She shook her head without looking at me.
“Not a fan of Latin?”
“Tattoo artists have opinions on all styles. None of which is the concern of our clients.” A light rip whispered through the air as she pulled out an alcohol swab to prep my arm. “So, where do you usually get your work done?”
“Tell me your opinion on Latin tattoos first.”
Her movements on my arm slowed, and Sage looked up at me with a sigh. “It’s pretentious. Clichè. People trying to seem deep or intellectual, or whatever. If you don’t speak the language, why permanently scar your body with it? Your turn.”
I bit back a smile, my gaze dragging over her bare arms. “What kind of a tattoo artist doesn’t have any ink?”
“Who said I don’t have ink?” She smirked, lining up the stencil over the patch of skin we’d agreed on.
There was nothing to it. I got my first tattoo at sixteen, and had been steadily adding to the tapestry without ever shying away from pain. It was the good kind. Addictive. But for whatever reason, this specific outline burned before she’d even picked up a needle. It just felt wrong. All of this did.

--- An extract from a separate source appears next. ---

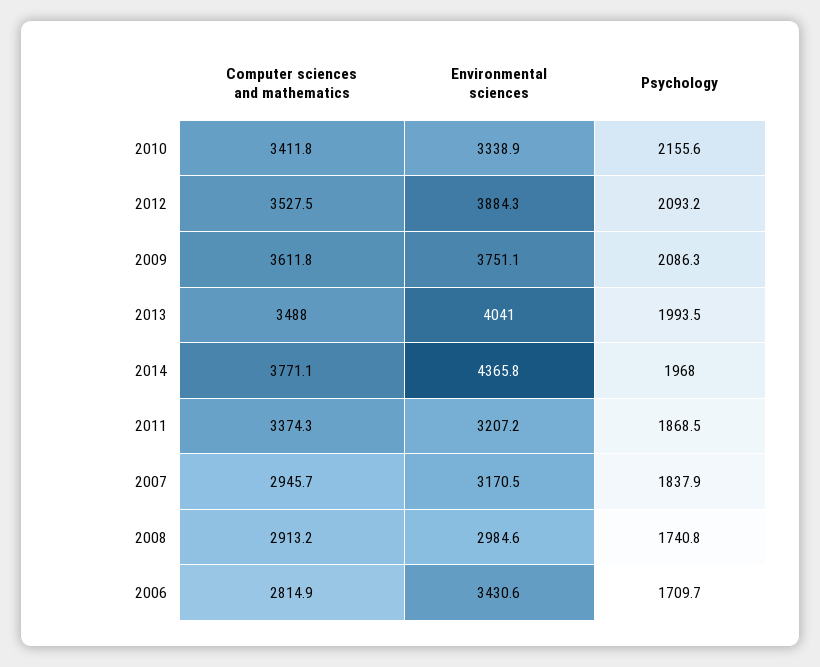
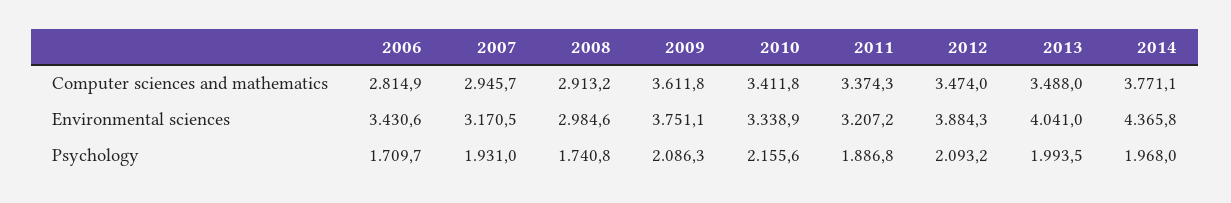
Computer sciences and mathematics, 2012: 3527.5 -> 3474
Psychology, 2011: 1868.5 -> 1886.8
Psychology, 2007: 1837.9 -> 1931

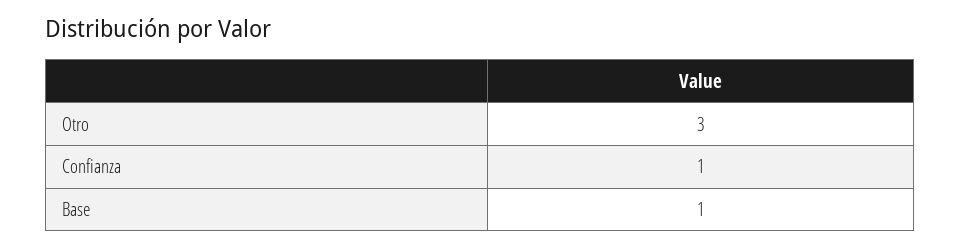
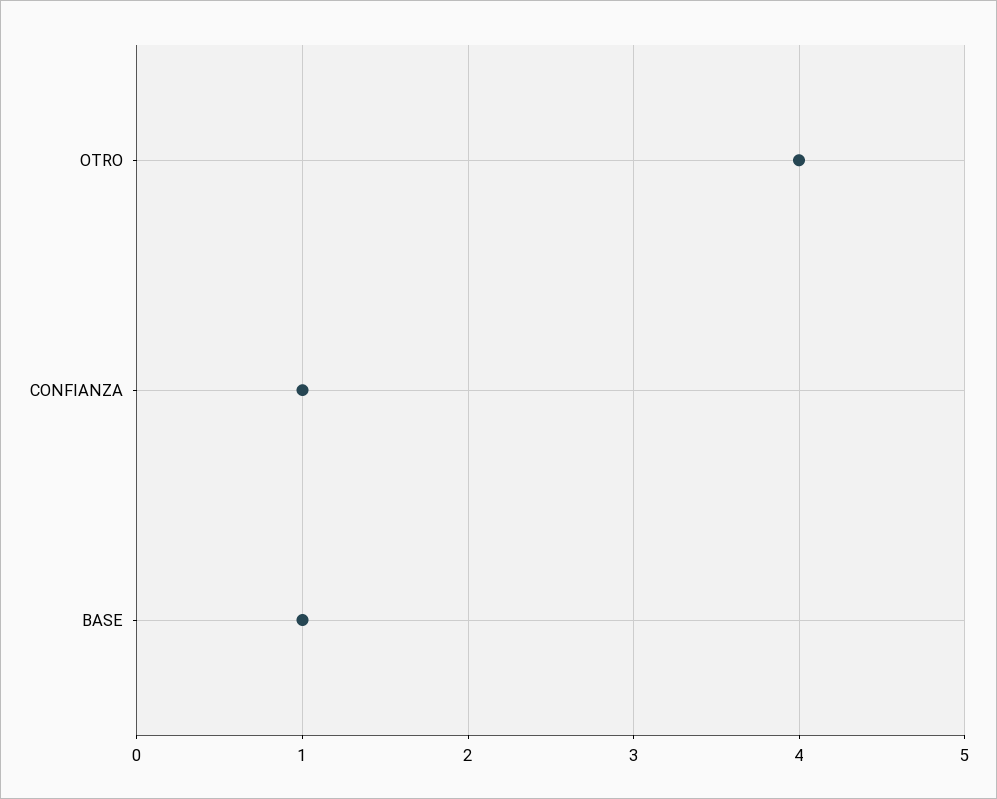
Otro: 3 -> 4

“Nervous?” she asked, readying the ink.
“Do I look nervous?”
She gave the machine a few test spins, letting the tip hover over the tray. “Honestly? You look like you’re about to throw up. Something tells me it’s part of the reason you’re not as excited as the rest of your team in there.”
Astute. She had that much going for her.
“Look, I don’t know much about hockey,” she said when I stayed silent, eyes tracking the ink as she loaded it into the needle. “But I know this trophy means a hell of a lot to you guys. So whatever’s got your panties in a bunch, suck it up. This is meant to be a celebration. You beat out the best teams to lift this thing. Twice, apparently.”
Except, I hadn’t beaten any of them.
Grayson carried us. Tucker threw himself into blocks that would’ve taken out my front teeth. Shawn couldn’t even finish the season because of his injury, but he had more in his highlight reels than I did. Landon missed most of the playoffs, and still ended up a hero.
But me? I dressed for every game, taped my stick, and watched them do it all.
“They don’t get it,” I said eventually.
Sage touched her needle to my arm with the motor buzzing to life, her focus one thousand percent on the task at hand. Her voice threaded through the motion almost absently.
“Get what? That it’s different for backup players?”
“Something like that.”
The needle scratched over my skin and I flinched, more from nerves than pain.
“I hear a lot of stories in this chair,” she said. “The guys on the bench don’t get the credit, but a team’s nothing without them. If that’s what you’re hung up on.”
I said nothing for a beat, my arm tight under her grip. “I guess.”
“You guess?”
The vibrations coursed through my arm in sync with the quiet spaces between words. I didn’t owe her an explanation, and I sure as hell didn’t want this to turn into a therapy session. The stories she’d heard meant nothing to me, because they weren’t mine.
I looked down and saw the outline taking shape, the cup materializing from the stenciled lines as if it were something alive. Something kicked loose in my chest, and my heart hammered like it was nobody’s business. It felt too real. Too permanent.
“I—” I swallowed, then reached over to grip her wrist tightly. “Stop.”
She startled a fraction, eyes wide, but leaned back with the needle idling harmlessly over the tray. “Everything okay?”
“I’m fine. I just…” T-shirt on. Fuck the hoodie. I didn’t want to spend more time in there than I needed to. Every step toward the curtain felt urgent and uneven, as though I were trying to outrun the outline on my own arm.
“It’s not finished,” she called after me.